“Peter’s notion was that after some training as the Rockport reporter, I should cover the waterfront — never mind that I was a Midwesterner and didn’t know a dragger from a dogfish,” Carton wrote in an email. “I would learn and I would have fun. I would interview guys in dive bars and in the fish plants; I would go to George’s Bank. Peter dispensed much-needed advice, support and a ton of laughs.”
Kevin Sullivan, senior correspondent at The Washington Post, worked as an intern at Peabody Times in 1981 and then as a staff writer at the Gloucester Times from 1982 to 1985, covering Rockport and the waterfront. He, along with his wife, Mary Jordan, won the 2003 Pulitzer Prize for International Reporting at the Post in a series about the Mexican criminal justice system.

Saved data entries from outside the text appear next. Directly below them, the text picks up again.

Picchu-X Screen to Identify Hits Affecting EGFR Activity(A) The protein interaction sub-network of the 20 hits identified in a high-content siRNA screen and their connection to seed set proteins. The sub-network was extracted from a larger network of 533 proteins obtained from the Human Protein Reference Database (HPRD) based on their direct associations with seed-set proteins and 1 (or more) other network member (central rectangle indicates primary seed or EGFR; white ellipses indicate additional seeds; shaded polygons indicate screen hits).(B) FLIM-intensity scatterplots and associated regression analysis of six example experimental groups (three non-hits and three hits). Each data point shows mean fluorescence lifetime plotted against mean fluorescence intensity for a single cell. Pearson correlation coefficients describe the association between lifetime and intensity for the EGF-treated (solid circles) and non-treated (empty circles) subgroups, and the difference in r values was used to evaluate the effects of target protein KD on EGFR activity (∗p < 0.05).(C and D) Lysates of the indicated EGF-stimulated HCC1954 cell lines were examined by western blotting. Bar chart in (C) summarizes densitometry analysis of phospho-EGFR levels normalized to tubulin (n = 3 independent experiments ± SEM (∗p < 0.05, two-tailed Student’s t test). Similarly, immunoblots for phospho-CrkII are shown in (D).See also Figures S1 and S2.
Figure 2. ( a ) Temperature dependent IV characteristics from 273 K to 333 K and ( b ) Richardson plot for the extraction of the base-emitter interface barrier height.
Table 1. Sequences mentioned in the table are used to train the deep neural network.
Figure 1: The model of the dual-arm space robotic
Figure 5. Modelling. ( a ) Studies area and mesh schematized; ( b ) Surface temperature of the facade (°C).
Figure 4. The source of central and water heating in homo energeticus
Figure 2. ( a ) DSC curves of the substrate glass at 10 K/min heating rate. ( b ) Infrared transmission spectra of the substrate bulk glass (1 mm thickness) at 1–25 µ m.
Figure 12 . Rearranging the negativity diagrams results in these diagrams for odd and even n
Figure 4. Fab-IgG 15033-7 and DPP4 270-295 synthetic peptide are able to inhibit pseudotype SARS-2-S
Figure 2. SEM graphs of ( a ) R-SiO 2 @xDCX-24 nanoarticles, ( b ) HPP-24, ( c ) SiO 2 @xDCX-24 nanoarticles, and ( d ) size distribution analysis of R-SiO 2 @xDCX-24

“Peter was a real inspiration to a whole generation of us who passed through the Gloucester Times,” Sullivan said. “He was a mentor and a friend. He, more than anybody I’ve ever known, kind of put the fun in journalism. He had such infectious energy, and he got us all to work incredibly hard and absolutely fall in love with this business. He had that kind of renegade spirit that is just really attractive in a leader and you wanted to follow that guy.
“I have this enduring image of Peter driving around in that old blue convertible with his hair blowing in the wind — and just smiling,” Sullivan said. “He knew how to have fun, but he worked hard and inspired you with his energy and image — and that’s a rare thing. I wouldn’t be where I am without Peter.”
Watson contacted a reporter about a week ago to share an “obit” he wrote knowing his death was imminent. He highlighted the dozens of awards earned by the Gloucester Times, where he cheerfully pounded nails into the wall to hang the awards, which eventually grew to 35 feet long.